Nigel Farage is returning to frontline politics in the UK as leader of the newly established Brexit Party.

The ex-UKIP leader is taking over from Catherine Blaiklock, who quit over what he said were "horrible and intolerant" comments on Twitter about Islam.

Mr Farage said the party was currently a "virtual" entity but would mobilise at short notice if the UK ended up taking part in European elections.

He said Leave voters "betrayed" by the political classes needed a voice.

Mr Farage led UKIP three times over the course of 20 years but quit the party earlier this year, accusing its leadership of associating with the far right and condoning Islamophobic views.

The politician, who has campaigned for decades for the UK to leave the EU and remains a member of the European Parliament, set up the Brexit Party last month in association with Ms Blaiklock.

She quit earlier this week after it emerged she had made derogatory comments about Islam and retweeted messages by the former English Defence Force leader Tommy Robinson and a former BNP activist.

Mr Farage said he was unaware of Ms Blaiklock's Twitter history when they set up the party together and she was right to stand down for posting "angry, intolerant stuff".
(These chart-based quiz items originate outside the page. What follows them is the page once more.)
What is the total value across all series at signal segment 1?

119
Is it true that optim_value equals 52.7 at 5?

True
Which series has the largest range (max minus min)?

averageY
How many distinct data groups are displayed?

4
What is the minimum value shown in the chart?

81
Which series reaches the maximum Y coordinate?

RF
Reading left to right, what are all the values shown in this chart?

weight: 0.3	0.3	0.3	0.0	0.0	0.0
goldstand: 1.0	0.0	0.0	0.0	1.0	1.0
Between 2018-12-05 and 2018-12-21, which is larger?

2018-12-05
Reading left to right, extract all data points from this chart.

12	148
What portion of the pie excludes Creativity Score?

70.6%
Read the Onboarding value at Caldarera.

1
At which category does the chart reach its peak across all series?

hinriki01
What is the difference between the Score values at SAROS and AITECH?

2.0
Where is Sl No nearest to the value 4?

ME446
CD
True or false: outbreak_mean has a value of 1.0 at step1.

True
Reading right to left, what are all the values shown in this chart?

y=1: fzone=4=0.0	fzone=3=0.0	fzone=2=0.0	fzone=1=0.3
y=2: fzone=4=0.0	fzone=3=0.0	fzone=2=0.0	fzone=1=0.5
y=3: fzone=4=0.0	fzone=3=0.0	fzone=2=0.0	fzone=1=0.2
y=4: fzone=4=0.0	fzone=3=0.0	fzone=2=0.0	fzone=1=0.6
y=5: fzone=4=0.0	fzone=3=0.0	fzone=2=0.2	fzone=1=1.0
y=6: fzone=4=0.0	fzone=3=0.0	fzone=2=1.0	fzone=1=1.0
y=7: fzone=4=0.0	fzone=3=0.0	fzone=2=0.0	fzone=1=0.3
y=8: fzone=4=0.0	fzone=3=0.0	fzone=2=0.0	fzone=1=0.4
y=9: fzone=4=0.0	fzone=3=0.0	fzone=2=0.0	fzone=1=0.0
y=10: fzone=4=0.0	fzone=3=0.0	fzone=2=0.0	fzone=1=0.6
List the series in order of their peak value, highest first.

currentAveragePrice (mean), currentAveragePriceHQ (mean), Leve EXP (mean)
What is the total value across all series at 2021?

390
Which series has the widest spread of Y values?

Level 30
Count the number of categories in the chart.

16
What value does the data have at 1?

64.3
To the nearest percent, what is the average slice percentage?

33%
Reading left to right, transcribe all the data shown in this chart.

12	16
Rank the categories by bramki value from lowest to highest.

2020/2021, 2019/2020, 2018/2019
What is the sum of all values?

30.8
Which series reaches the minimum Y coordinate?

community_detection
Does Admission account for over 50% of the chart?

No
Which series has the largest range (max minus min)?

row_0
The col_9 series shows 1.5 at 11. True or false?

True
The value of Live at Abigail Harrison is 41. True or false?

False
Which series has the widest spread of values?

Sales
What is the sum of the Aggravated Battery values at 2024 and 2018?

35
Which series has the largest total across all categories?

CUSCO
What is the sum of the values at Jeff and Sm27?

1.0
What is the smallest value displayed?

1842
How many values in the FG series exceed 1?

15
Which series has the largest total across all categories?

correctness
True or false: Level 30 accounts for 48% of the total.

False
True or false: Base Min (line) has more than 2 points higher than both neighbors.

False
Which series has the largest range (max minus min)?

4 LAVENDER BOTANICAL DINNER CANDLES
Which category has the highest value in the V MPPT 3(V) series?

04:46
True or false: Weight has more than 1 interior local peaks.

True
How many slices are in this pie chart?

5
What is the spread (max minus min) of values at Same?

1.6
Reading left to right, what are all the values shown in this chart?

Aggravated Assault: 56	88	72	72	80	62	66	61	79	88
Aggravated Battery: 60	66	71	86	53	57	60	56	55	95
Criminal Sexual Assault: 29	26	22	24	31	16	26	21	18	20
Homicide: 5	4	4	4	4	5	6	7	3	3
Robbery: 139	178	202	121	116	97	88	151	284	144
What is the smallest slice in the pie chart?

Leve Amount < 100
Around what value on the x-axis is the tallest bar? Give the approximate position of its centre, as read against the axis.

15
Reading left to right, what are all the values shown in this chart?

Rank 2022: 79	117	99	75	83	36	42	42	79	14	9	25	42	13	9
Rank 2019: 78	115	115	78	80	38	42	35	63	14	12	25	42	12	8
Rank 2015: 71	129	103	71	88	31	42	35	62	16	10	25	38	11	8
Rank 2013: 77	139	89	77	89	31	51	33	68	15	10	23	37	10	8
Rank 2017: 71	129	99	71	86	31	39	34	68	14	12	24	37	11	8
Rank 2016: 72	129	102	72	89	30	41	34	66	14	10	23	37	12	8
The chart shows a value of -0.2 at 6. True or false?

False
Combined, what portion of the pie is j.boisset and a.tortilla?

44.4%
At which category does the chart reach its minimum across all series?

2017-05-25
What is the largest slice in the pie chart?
"She was never intended to be a long-term leader," he told Radio 4's Today. "She was there as an interim...

Image caption,
Catherine Blaiklock, a former UKIP candidate, apologised for comments she made on Twitter

"Let's be clear, I will take over as leader of the Brexit Party and I will lead the party into European elections."

He said the Brexit Party would field candidates from across the political spectrum in the event that the UK failed to reach a Brexit agreement before the latest deadline and ended up taking part in European elections in May.

"It is at the moment a virtual party," Mr Farage said. "It is a website. We haven't even launched... Our trust has been betrayed by politicians and if we fight these elections, it will be a chance to say what we think."

Ms Blaiklock has apologised for her "out-of-character comments" which she said "fell well short of what is expected in any walk of life".